My Full, Broken Heart

Four years ago, my soulmate dog died. Jake was 16. The family spent his last day together. Then at 2:30pm, I carried my beloved to the car, drove him up the road to the vet's office, and stroked him as life left his body. My heart was broken.

My oldest daughter, Jess, grew up with Jake. As I took him from her lap to carry him to his death, she sobbed that she never wanted another dog. That she couldn't bear this heartbreak again.

Life goes on. As it does.

This week, Jess and I moved her stuff from her dorm room into her first apartment. Next week, she is off to Europe for her first big trip without me. My first born is flying, literally and figuratively. For the rest of my life, I will be her safety net, her support, her foundation. I hope she always wants me but rarely needs me. My heart is full of love and admiration. And it is broken.

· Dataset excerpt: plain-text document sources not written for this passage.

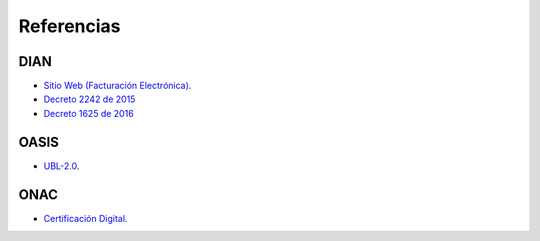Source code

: Referencias
===========

DIAN
----

- `Sitio Web (Facturación Electrónica) <https://www.dian.gov.co/
  fizcalizacioncontrol/herramienconsulta/FacturaElectronica/
  Presentacion/Paginas/Queesfacturaelectr%C3%B3nica.aspx>`_.
- `Decreto 2242 de 2015 </_static/referencias/
  Decreto_2242_del_24_de_Noviembre_2015.pdf>`_
- `Decreto 1625 de 2016 </_static/referencias/
  Decreto_1625_del_11_de_Octubre_de_2016.pdf>`_


OASIS
-----

- `UBL-2.0 </_static/referencias/UBL-2.0.pdf>`_.

ONAC
----

- `Certificación Digital <https://onac.org.co/directorio-de-acreditados/
  directorio-de-acreditacion-busqueda-por-esquema-de-acreditacion>`_.
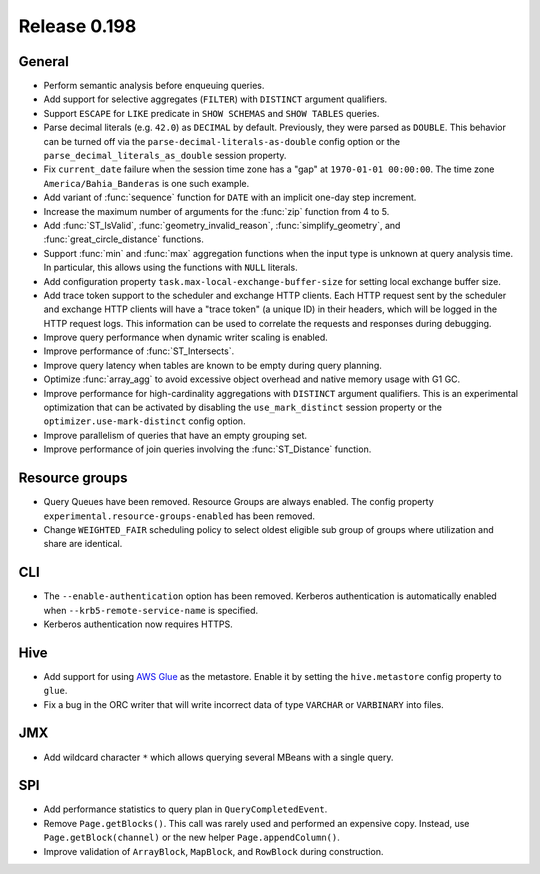 =============
Release 0.198
=============

General
-------

* Perform semantic analysis before enqueuing queries.
* Add support for selective aggregates (``FILTER``) with ``DISTINCT`` argument qualifiers.
* Support ``ESCAPE`` for ``LIKE`` predicate in ``SHOW SCHEMAS`` and ``SHOW TABLES`` queries.
* Parse decimal literals (e.g. ``42.0``) as ``DECIMAL`` by default. Previously, they were parsed as
  ``DOUBLE``. This behavior can be turned off via the ``parse-decimal-literals-as-double`` config option or
  the ``parse_decimal_literals_as_double`` session property.
* Fix ``current_date`` failure when the session time zone has a "gap" at ``1970-01-01 00:00:00``.
  The time zone ``America/Bahia_Banderas`` is one such example.
* Add variant of :func:`sequence` function for ``DATE`` with an implicit one-day step increment.
* Increase the maximum number of arguments for the :func:`zip` function from 4 to 5.
* Add :func:`ST_IsValid`, :func:`geometry_invalid_reason`, :func:`simplify_geometry`, and
  :func:`great_circle_distance` functions.
* Support :func:`min` and :func:`max` aggregation functions when the input type is unknown at query analysis time.
  In particular, this allows using the functions with ``NULL`` literals.
* Add configuration property ``task.max-local-exchange-buffer-size`` for setting local exchange buffer size.
* Add trace token support to the scheduler and exchange HTTP clients. Each HTTP request sent
  by the scheduler and exchange HTTP clients will have a "trace token" (a unique ID) in their
  headers, which will be logged in the HTTP request logs. This information can be used to
  correlate the requests and responses during debugging.
* Improve query performance when dynamic writer scaling is enabled.
* Improve performance of :func:`ST_Intersects`.
* Improve query latency when tables are known to be empty during query planning.
* Optimize :func:`array_agg` to avoid excessive object overhead and native memory usage with G1 GC.
* Improve performance for high-cardinality aggregations with ``DISTINCT`` argument qualifiers. This
  is an experimental optimization that can be activated by disabling the ``use_mark_distinct`` session
  property or the ``optimizer.use-mark-distinct`` config option.
* Improve parallelism of queries that have an empty grouping set.
* Improve performance of join queries involving the :func:`ST_Distance` function.

Resource groups
---------------

* Query Queues have been removed. Resource Groups are always enabled. The
  config property ``experimental.resource-groups-enabled`` has been removed.
* Change ``WEIGHTED_FAIR`` scheduling policy to select oldest eligible sub group
  of groups where utilization and share are identical.

CLI
---

* The ``--enable-authentication`` option has been removed. Kerberos authentication
  is automatically enabled when ``--krb5-remote-service-name`` is specified.
* Kerberos authentication now requires HTTPS.

Hive
----

* Add support for using `AWS Glue <https://aws.amazon.com/glue/>`_ as the metastore.
  Enable it by setting the ``hive.metastore`` config property to ``glue``.
* Fix a bug in the ORC writer that will write incorrect data of type ``VARCHAR`` or ``VARBINARY``
  into files.

JMX
---

* Add wildcard character ``*`` which allows querying several MBeans with a single query.

SPI
---

* Add performance statistics to query plan in ``QueryCompletedEvent``.
* Remove ``Page.getBlocks()``. This call was rarely used and performed an expensive copy.
  Instead, use ``Page.getBlock(channel)`` or the new helper ``Page.appendColumn()``.
* Improve validation of ``ArrayBlock``, ``MapBlock``, and ``RowBlock`` during construction.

I remember the day that I picked Jake up from the Calgary airport to bring him home. He was four months old and full of the love that he would continue to exude every day for the next 16 years. I remember the day that I found out I was pregnant with Jess, and the day she was born, and her first word, Jake. My heart was full to bursting in those moments. In those moments, the seeds of my heartbreak were sown. 

The price of joy is pain. Because everything comes to an end one way or another. So bring on the fucking pain. Because I want as much joy as I can cram into my life. Bring on new loves. Bring on puppies and baby bunnies.